With both diseases, most patients dying are elderly, and the number of QALYs saved by aggressive management for all is modest.

When the active surveillance concept was first promulgated, almost 20 years ago, it met a firestorm of criticism. Proponents (like the author) were warned, ‘Men will die unnecessary deaths, and you will be responsible’. Conservative management was deemed unethical in men with curable disease. It took the cumulative experience of many prospective surveillance cohorts showing very favorable outcomes, and the USPSTF decision in 2011 against PSA testing based on over-diagnosis and overtreatment to overcome these objections.

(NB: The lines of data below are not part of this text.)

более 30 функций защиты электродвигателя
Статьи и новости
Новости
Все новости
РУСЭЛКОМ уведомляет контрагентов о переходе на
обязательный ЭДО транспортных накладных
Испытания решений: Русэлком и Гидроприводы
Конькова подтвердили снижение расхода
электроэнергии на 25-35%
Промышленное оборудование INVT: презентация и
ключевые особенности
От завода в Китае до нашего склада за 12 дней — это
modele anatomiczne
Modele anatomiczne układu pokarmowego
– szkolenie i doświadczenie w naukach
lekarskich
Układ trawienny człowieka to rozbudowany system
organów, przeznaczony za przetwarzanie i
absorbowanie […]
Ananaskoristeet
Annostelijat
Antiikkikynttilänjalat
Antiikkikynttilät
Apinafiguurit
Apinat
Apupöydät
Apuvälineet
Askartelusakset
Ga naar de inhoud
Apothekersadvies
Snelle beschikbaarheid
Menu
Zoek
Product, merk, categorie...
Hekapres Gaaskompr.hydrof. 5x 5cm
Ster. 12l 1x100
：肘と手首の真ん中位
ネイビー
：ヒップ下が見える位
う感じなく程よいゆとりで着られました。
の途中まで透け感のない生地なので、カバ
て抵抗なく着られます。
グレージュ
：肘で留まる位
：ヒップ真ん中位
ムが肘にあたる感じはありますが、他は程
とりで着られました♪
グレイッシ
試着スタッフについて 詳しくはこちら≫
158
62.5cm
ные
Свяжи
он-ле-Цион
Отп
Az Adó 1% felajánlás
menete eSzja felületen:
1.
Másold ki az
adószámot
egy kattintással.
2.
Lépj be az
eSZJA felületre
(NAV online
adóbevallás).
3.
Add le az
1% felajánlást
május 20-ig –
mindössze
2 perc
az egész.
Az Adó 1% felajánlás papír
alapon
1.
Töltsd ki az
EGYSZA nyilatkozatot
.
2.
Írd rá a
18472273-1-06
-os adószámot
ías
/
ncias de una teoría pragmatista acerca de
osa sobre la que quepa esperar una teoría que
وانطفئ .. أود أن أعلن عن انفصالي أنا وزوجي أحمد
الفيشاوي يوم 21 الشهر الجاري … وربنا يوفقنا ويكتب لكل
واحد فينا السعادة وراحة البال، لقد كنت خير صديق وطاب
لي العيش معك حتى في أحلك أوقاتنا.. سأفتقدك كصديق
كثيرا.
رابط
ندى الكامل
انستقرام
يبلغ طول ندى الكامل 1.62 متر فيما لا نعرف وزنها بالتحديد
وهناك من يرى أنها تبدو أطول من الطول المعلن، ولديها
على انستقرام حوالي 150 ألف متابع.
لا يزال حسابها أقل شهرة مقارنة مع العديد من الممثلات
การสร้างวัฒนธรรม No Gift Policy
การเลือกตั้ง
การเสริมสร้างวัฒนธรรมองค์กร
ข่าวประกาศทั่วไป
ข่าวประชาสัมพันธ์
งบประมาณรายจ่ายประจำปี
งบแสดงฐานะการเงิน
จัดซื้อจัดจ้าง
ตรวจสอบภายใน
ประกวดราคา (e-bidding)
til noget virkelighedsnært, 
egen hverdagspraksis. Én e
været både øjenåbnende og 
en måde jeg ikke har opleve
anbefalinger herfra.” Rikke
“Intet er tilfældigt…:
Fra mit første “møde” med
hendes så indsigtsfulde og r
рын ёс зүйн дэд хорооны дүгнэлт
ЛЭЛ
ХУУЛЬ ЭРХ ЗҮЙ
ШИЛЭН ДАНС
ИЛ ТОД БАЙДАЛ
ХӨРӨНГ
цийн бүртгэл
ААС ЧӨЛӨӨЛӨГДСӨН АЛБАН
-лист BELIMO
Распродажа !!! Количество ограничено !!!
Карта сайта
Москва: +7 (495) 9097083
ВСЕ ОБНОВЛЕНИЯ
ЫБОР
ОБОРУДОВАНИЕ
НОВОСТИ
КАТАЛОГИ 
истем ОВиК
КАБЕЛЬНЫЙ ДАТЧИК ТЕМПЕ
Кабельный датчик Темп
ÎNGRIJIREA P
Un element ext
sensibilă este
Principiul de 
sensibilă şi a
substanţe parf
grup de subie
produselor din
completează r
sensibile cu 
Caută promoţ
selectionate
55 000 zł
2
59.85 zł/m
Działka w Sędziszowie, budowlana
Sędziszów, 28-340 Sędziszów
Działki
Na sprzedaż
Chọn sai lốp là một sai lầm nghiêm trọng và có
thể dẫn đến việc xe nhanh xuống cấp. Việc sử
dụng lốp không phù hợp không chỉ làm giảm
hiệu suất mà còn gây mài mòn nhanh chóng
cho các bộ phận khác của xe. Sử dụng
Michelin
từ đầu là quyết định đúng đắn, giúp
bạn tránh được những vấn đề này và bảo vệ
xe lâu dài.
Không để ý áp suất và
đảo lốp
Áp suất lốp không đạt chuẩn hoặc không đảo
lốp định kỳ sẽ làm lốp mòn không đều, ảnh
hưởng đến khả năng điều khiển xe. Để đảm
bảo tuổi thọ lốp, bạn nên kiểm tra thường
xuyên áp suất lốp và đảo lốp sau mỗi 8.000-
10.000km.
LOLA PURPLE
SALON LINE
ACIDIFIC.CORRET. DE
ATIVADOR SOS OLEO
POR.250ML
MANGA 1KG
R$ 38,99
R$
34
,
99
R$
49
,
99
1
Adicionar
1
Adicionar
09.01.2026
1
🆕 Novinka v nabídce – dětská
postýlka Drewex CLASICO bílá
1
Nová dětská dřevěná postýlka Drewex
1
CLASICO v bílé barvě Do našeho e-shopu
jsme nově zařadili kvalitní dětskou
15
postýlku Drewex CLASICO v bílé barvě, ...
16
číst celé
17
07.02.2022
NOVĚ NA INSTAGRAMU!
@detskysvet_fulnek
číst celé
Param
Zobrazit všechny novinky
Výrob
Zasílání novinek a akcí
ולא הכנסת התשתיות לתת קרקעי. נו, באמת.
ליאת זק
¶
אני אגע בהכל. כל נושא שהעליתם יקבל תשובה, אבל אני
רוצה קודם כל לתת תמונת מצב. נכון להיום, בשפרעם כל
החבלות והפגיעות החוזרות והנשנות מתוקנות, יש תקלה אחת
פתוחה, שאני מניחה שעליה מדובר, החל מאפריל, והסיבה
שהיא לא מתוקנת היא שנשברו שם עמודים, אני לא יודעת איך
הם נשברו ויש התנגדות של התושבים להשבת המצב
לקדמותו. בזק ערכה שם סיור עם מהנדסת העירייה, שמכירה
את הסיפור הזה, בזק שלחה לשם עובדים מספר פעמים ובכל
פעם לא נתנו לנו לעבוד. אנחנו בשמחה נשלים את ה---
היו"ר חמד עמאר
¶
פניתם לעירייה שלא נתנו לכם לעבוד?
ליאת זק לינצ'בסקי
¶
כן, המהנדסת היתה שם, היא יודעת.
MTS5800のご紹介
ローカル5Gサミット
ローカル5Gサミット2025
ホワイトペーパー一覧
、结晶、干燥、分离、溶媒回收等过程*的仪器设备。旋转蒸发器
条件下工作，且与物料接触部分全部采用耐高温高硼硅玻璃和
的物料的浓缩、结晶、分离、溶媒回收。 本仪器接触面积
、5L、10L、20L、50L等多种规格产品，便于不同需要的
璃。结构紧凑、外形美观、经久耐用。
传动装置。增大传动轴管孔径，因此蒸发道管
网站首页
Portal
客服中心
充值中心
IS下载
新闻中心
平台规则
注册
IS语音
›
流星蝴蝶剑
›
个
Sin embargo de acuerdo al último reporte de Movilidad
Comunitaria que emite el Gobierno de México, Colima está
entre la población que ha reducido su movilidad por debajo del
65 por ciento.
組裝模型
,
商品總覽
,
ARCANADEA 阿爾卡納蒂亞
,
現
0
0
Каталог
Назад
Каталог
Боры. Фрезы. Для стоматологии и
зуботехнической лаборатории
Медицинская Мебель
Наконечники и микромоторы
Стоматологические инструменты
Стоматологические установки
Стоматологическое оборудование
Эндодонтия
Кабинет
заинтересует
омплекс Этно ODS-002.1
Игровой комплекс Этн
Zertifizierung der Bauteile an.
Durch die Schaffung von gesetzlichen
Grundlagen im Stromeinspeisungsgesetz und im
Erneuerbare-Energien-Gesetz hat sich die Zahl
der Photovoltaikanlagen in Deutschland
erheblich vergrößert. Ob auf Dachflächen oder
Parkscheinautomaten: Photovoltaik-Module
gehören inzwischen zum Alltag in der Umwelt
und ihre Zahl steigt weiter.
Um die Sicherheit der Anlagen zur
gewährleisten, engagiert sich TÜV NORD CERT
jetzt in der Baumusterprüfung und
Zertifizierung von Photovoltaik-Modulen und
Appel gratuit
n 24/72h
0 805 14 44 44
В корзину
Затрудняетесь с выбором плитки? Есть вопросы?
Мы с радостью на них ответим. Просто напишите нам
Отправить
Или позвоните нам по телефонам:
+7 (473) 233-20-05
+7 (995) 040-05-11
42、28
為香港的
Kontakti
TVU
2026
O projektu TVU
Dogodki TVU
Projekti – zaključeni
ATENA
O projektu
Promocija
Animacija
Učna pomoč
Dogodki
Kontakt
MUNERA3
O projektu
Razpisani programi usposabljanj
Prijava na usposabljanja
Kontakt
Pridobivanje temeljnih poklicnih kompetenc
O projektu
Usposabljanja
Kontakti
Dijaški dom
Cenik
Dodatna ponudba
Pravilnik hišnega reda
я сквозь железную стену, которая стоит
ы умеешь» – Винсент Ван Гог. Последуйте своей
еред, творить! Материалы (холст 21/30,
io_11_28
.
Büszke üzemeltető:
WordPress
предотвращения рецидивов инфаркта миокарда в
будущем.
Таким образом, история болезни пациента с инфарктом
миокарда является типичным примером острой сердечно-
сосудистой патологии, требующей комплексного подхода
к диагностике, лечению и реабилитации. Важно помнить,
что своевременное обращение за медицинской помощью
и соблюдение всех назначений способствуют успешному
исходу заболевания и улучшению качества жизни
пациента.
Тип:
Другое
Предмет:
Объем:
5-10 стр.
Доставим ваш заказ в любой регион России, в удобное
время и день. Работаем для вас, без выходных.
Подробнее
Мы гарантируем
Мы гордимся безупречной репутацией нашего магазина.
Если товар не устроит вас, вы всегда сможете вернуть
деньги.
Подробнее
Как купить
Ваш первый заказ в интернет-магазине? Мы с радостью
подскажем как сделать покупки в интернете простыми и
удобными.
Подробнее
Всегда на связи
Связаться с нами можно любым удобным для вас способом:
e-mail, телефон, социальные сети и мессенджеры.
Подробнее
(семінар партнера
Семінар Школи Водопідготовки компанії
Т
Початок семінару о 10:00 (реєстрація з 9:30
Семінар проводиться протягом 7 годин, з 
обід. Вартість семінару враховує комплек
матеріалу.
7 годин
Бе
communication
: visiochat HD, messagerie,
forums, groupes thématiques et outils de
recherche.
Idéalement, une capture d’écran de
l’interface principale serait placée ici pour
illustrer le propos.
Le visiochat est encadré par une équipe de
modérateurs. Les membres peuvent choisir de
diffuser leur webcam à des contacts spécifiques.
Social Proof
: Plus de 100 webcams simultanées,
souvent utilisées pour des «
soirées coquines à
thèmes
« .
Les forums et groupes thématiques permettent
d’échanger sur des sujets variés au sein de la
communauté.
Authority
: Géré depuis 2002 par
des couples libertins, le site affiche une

Similarly, many experts promulgated terrifying predictions of the pandemic. In March 2020, the Imperial College COVID-19 Response Team published an official and widely disseminated report estimating that 81% of Americans would be infected and 2.2 million Americans would die [6]. The actual number of COVID deaths in the US by the end of Sept 2020 was 192,000. It is plausible that many of these deaths were COVID unrelated, in people who had tested positive but had competing causes of mortality. This level of mortality is high, and tragic, but less than 10% of what was predicted by this expert panel. These predictions were fear mongering.

Those counseling moderation of highly restrictive COVID prevention policies is criticized as being irresponsible, insensitive, and lacking in compassion. Individuals who fail to adhere strictly to social distancing or mask wearing are condemned, fined, and in some cases subject to violence.

Active surveillance of GG1 prostate cancer does not mean absence of intervention, just as the alternative to massive lockdown is not a free for all. Patients require long-term follow-up, serial PSA and imaging, and biopsy. Similarly, common sense policies should be applied to COVID. Increasingly, experts are acknowledging this. The recent ‘Great Barrington Statement’ concludes ‘Those who are not vulnerable should immediately be allowed to resume life as normal’ [7]. Efforts should be invested in the development and rapid integration of better tools that can identify patients at risk. Patients at risk (elderly and the co-morbid) should be protected vigorously. We did it for prostate cancer and we can do it for COVID.

COVID is likely here to stay. Vaccines have been developed in record time, but there are significant questions about effectiveness, long-term safety, and access. The capacity for adaptation is our greatest characteristic as humans. We must adopt the principles of active surveillance—risk stratification, a realistic assessment of the threat without fear-mongering, matching of the severity of the disease to the aggressiveness of the treatment/degree of economic and social restriction, continuing re-assessment of risk, and a return to normal life as much and as quickly as possible.